- [STORED DATA]
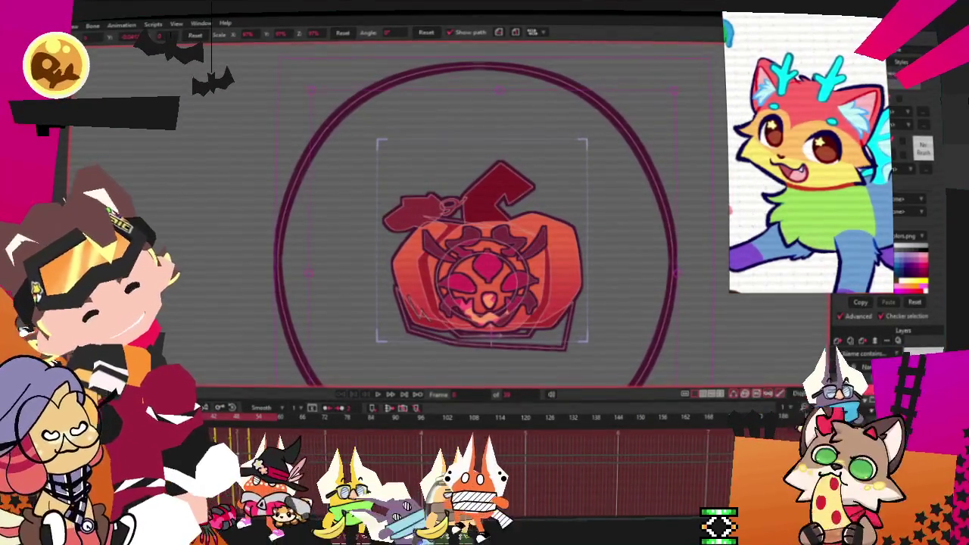
pyautogui.doubleClick(870, 353)
# Set the face layer's source image to KittyWhiskersMew from the YCH_PumpkinSketch folder.
pyautogui.click(623, 127)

- [EXERCISE BRIEF] It would help to have the listing above repeated exactly, with all images removed.

- [ANSWER TO THIS TASK]
pyautogui.doubleClick(870, 353)
# Set the face layer's source image to KittyWhiskersMew from the YCH_PumpkinSketch folder.
pyautogui.click(623, 127)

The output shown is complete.